Britain's top shares rose for the fourth straight day on Thursday to their highest level this month as Wall Street extended its end of year rally and this week's retreat by oil prices soothed concern about the impact of high costs on British Airways and other big fuel users. But BAE Systems dipped 0.9 percent after its joint house broker ABN Amro trimmed its earnings forecasts on Europe's biggest defence firm for the next 2 years.
ABN cut its 2005 earnings per share forecast for BAE to 20 pence from 22p and cut its 2006 earnings forecast as it tweaked outlooks in several areas, including an expectation of higher research and development costs for Airbus in 2006 due to the start of work on the new wide body jet A350 and some cost overrun on the double-decker A380.
The FTSE-100 share index closed up 10.3 points at 4,787.7 points, after touching 4,789, its highest level since late-November and only 34 points shy of this year's peak.
The index has climbed 2 percent this week, inspired by a strong showing on Wall Street and a fall in oil prices. British Airways was one of the day's best risers, adding 1.6 percent, while telecoms, media and oil stocks also nudged ahead.

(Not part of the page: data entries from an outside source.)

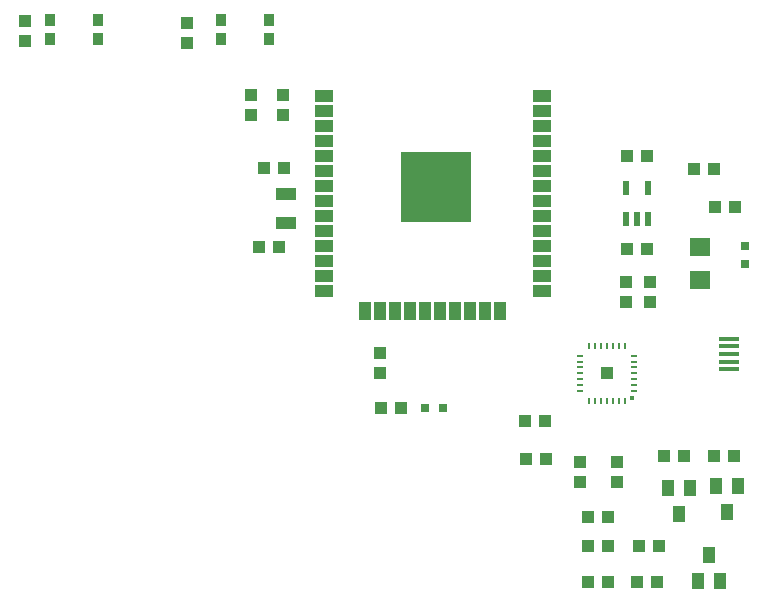
<source format=gtp>
G75*
G70*
%OFA0B0*%
%FSLAX24Y24*%
%IPPOS*%
%LPD*%
%AMOC8*
5,1,8,0,0,1.08239X$1,22.5*
%
%ADD10R,0.0591X0.0394*%
%ADD11R,0.0394X0.0591*%
%ADD12R,0.2362X0.2362*%
%ADD13R,0.0220X0.0102*%
%ADD14R,0.0394X0.0394*%
%ADD15R,0.0118X0.0118*%
%ADD16R,0.0102X0.0220*%
%ADD17R,0.0217X0.0472*%
%ADD18R,0.0394X0.0433*%
%ADD19R,0.0433X0.0394*%
%ADD20R,0.0709X0.0394*%
%ADD21R,0.0315X0.0315*%
%ADD22R,0.0354X0.0394*%
%ADD23R,0.0709X0.0630*%
%ADD24R,0.0394X0.0551*%
%ADD25R,0.0709X0.0157*%
D10*
X021058Y014205D03*
X021058Y014705D03*
X021058Y015205D03*
X021058Y015705D03*
X021058Y016205D03*
X021058Y016705D03*
X021058Y017205D03*
X021058Y017705D03*
X021058Y018205D03*
X021058Y018705D03*
X021058Y019205D03*
X021058Y019705D03*
X021058Y020205D03*
X021058Y020705D03*
X028342Y020705D03*
X028342Y020205D03*
X028342Y019705D03*
X028342Y019205D03*
X028342Y018705D03*
X028342Y018205D03*
X028342Y017705D03*
X028342Y017205D03*
X028342Y016705D03*
X028342Y016205D03*
X028342Y015705D03*
X028342Y015205D03*
X028342Y014705D03*
X028342Y014205D03*
D11*
X026956Y013520D03*
X026456Y013520D03*
X025956Y013520D03*
X025456Y013520D03*
X024956Y013520D03*
X024456Y013520D03*
X023956Y013520D03*
X023456Y013520D03*
X022956Y013520D03*
X022456Y013520D03*
D12*
X024818Y017673D03*
D13*
X029594Y012039D03*
X029594Y011842D03*
X029594Y011646D03*
X029594Y011449D03*
X029594Y011252D03*
X029594Y011055D03*
X029594Y010858D03*
X031406Y010858D03*
X031406Y011055D03*
X031406Y011252D03*
X031406Y011449D03*
X031406Y011646D03*
X031406Y011842D03*
X031406Y012039D03*
D14*
X030500Y011449D03*
D15*
X031327Y010622D03*
D16*
X031091Y010543D03*
X030894Y010543D03*
X030697Y010543D03*
X030500Y010543D03*
X030303Y010543D03*
X030106Y010543D03*
X029909Y010543D03*
X029909Y012354D03*
X030106Y012354D03*
X030303Y012354D03*
X030500Y012354D03*
X030697Y012354D03*
X030894Y012354D03*
X031091Y012354D03*
D17*
X031126Y016587D03*
X031500Y016587D03*
X031874Y016587D03*
X031874Y017611D03*
X031126Y017611D03*
D18*
X033415Y018249D03*
X034085Y018249D03*
X034115Y016999D03*
X034785Y016999D03*
X031950Y014483D03*
X031950Y013814D03*
X031150Y013814D03*
X031150Y014483D03*
X028435Y009849D03*
X027765Y009849D03*
X027815Y008599D03*
X028485Y008599D03*
X029865Y006649D03*
X030535Y006649D03*
X030535Y005699D03*
X029865Y005699D03*
X031565Y005699D03*
X032235Y005699D03*
X032185Y004499D03*
X031515Y004499D03*
X030535Y004499D03*
X029865Y004499D03*
X032415Y008699D03*
X033085Y008699D03*
X034065Y008699D03*
X034735Y008699D03*
X023635Y010299D03*
X022965Y010299D03*
X019700Y020064D03*
X019700Y020733D03*
X018650Y020733D03*
X018650Y020064D03*
D19*
X019065Y018299D03*
X019735Y018299D03*
X019585Y015649D03*
X018915Y015649D03*
X022950Y012133D03*
X022950Y011464D03*
X029600Y008483D03*
X029600Y007814D03*
X030850Y007814D03*
X030850Y008483D03*
X031165Y015599D03*
X031835Y015599D03*
X031835Y018699D03*
X031165Y018699D03*
X016500Y022464D03*
X016500Y023133D03*
X011100Y023183D03*
X011100Y022514D03*
D20*
X019800Y017441D03*
X019800Y016457D03*
D21*
X024455Y010299D03*
X025045Y010299D03*
X035100Y015103D03*
X035100Y015694D03*
D22*
X019257Y022584D03*
X019257Y023214D03*
X017643Y023214D03*
X017643Y022584D03*
X013557Y022584D03*
X013557Y023214D03*
X011943Y023214D03*
X011943Y022584D03*
D23*
X033600Y015650D03*
X033600Y014548D03*
D24*
X034126Y007682D03*
X034874Y007682D03*
X034500Y006816D03*
X033274Y007632D03*
X032526Y007632D03*
X032900Y006766D03*
X033900Y005382D03*
X033526Y004516D03*
X034274Y004516D03*
D25*
X034559Y011581D03*
X034559Y011837D03*
X034559Y012092D03*
X034559Y012348D03*
X034559Y012604D03*
M02*

</source>
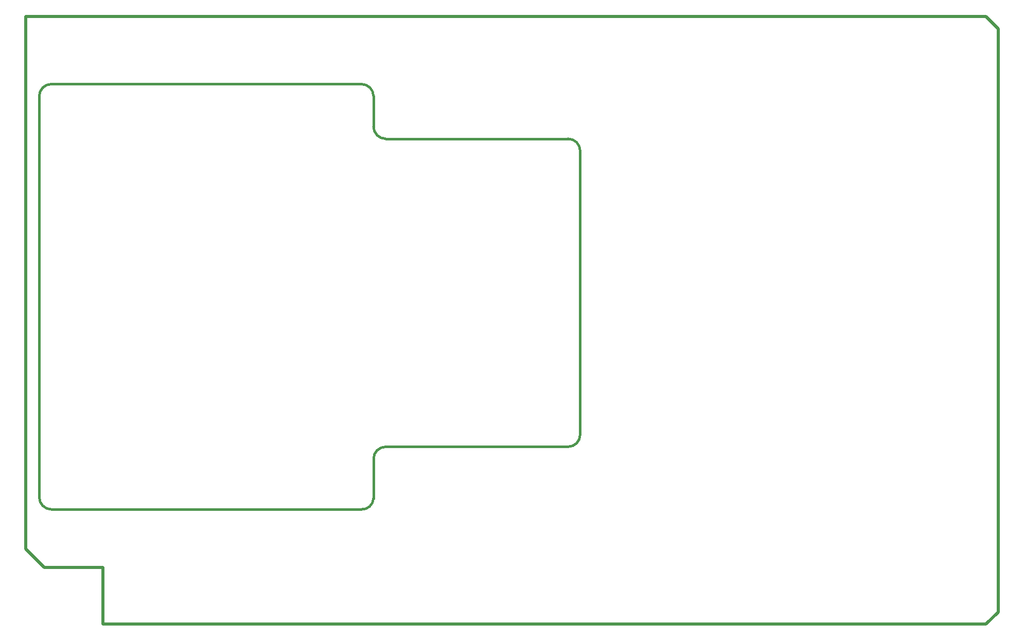
<source format=gko>
G04*
G04 #@! TF.GenerationSoftware,Altium Limited,Altium Designer,19.1.7 (138)*
G04*
G04 Layer_Color=16711935*
%FSLAX25Y25*%
%MOIN*%
G70*
G01*
G75*
%ADD13C,0.01968*%
%ADD158C,0.01575*%
D13*
X231512Y-314567D02*
X239386Y-306693D01*
X-378528Y-277756D02*
X-340536D01*
Y-314567D02*
Y-277756D01*
X239386Y-306693D02*
Y71260D01*
X231512Y79134D02*
X239386Y71260D01*
X-390536Y79134D02*
X231512D01*
X-390536Y-265748D02*
Y79134D01*
Y-265748D02*
X-378528Y-277756D01*
X-340536Y-314567D02*
X231512D01*
D158*
X-381890Y-232283D02*
G03*
X-374016Y-240158I7874J-0D01*
G01*
Y35433D02*
G03*
X-381890Y27559I-0J-7874D01*
G01*
X-165354D02*
G03*
X-173228Y35433I-7874J0D01*
G01*
X-165354Y7874D02*
G03*
X-157480Y-0I7874J0D01*
G01*
X-31496Y-7874D02*
G03*
X-39370Y0I-7874J0D01*
G01*
X-39370Y-199606D02*
G03*
X-31496Y-191732I-0J7874D01*
G01*
X-157479Y-199606D02*
G03*
X-165354Y-207480I-1J-7875D01*
G01*
X-173228Y-240158D02*
G03*
X-165354Y-233071I394J7480D01*
G01*
X-381890Y-232283D02*
Y27559D01*
X-374016Y-240158D02*
X-173228D01*
X-374016Y35433D02*
X-173228Y35433D01*
X-165354Y7874D02*
Y27559D01*
X-157480Y-0D02*
X-39370Y0D01*
X-31496Y-191732D02*
Y-7874D01*
X-157479Y-199606D02*
X-39370D01*
X-165354Y-233071D02*
Y-223604D01*
Y-207480D01*
M02*

</source>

Turnover was slim at 1.6 billion shares, however, as investors wind down for the Christmas holiday. The UK market closes at 1230 GMT on Friday and does not reopen until Wednesday.

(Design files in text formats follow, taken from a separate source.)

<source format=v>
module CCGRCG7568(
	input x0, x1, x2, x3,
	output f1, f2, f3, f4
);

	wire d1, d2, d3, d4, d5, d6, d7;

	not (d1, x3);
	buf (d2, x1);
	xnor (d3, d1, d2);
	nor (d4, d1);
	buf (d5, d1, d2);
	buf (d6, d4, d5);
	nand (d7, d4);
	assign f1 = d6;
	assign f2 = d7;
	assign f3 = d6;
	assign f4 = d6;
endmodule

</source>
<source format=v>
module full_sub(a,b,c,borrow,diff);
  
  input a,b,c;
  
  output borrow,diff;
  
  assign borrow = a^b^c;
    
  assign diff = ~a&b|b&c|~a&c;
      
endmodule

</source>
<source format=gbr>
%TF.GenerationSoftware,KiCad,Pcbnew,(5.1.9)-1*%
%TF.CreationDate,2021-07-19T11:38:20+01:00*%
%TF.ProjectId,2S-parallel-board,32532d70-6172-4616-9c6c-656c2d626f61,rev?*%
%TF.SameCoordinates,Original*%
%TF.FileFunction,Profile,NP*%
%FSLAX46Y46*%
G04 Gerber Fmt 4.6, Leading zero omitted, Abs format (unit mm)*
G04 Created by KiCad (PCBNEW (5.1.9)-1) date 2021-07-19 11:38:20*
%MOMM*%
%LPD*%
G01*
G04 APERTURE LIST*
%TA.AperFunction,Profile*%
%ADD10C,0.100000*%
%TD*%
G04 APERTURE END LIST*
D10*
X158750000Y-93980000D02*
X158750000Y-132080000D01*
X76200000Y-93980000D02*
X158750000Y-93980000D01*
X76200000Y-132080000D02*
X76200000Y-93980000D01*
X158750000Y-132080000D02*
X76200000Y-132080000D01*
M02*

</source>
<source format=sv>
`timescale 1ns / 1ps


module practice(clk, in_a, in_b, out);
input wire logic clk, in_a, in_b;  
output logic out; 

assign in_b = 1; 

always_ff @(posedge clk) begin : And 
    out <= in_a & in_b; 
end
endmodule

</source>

Dealers and analysts said markets appear set to end the year on a bright note after 12 months when high oil prices, a fall in the US dollar, rising interest rates and doubts about the global economic recovery have made gains hard going. They said strong US corporate earnings early next year could inspire a rally on both sides of the Atlantic.
"Valuations for UK equities remain favourable," said Mike Lenhoff, strategist at private client stockbroker Brewin Dolphin, adding that positive newsflow, corporate activity and buybacks should lend further support.

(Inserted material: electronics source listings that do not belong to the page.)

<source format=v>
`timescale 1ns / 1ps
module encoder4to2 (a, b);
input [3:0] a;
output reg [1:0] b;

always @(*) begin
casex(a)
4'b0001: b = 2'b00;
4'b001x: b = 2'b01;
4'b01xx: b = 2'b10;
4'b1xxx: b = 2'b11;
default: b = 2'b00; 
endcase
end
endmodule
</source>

"We expect the FTSE 100 to trade up into the 5,000 to 5,250 area before the spring and then to settle into a sideways trading pattern very similar to that experienced for much of this year," Lenhoff added.
Enterprise Inns topped the FTSE leader-board with a 2.7 percent rise to a new record high of 775 pence. Shares in Britain's biggest pubs operator have leapt over 40 percent in the last four months, accelerating on the back of a jump in profits, bumper cashflow raising hopes it will return cash to shareholders, and a UK government inquiry into the pubs industry saying there were no competition issues.
Mobile operator mmO2 - the fourth best blue chip performer so far this year - rose 1.2 percent after Dresdner Kleinwort Wasserstein said mmO2 was likely to extend its revival in Germany into 2005.
But retailers remained on the back foot on worries that spending has been sluggish in the run up to Christmas. Marks & Spencer and Tesco both dipped, even though dealers said there were signs of a pick-up in spending in recent days and Tesco, in particular, is expected to fare well.
A bad year for drug makers also continued, with AstraZeneca slipping 0.4 percent after US regulators said a newspaper advertisement for its cholesterol drug Crestor was misleading regarding patient safety and should no longer be published. A series of product setbacks have wiped almost a third off of AstraZeneca's value.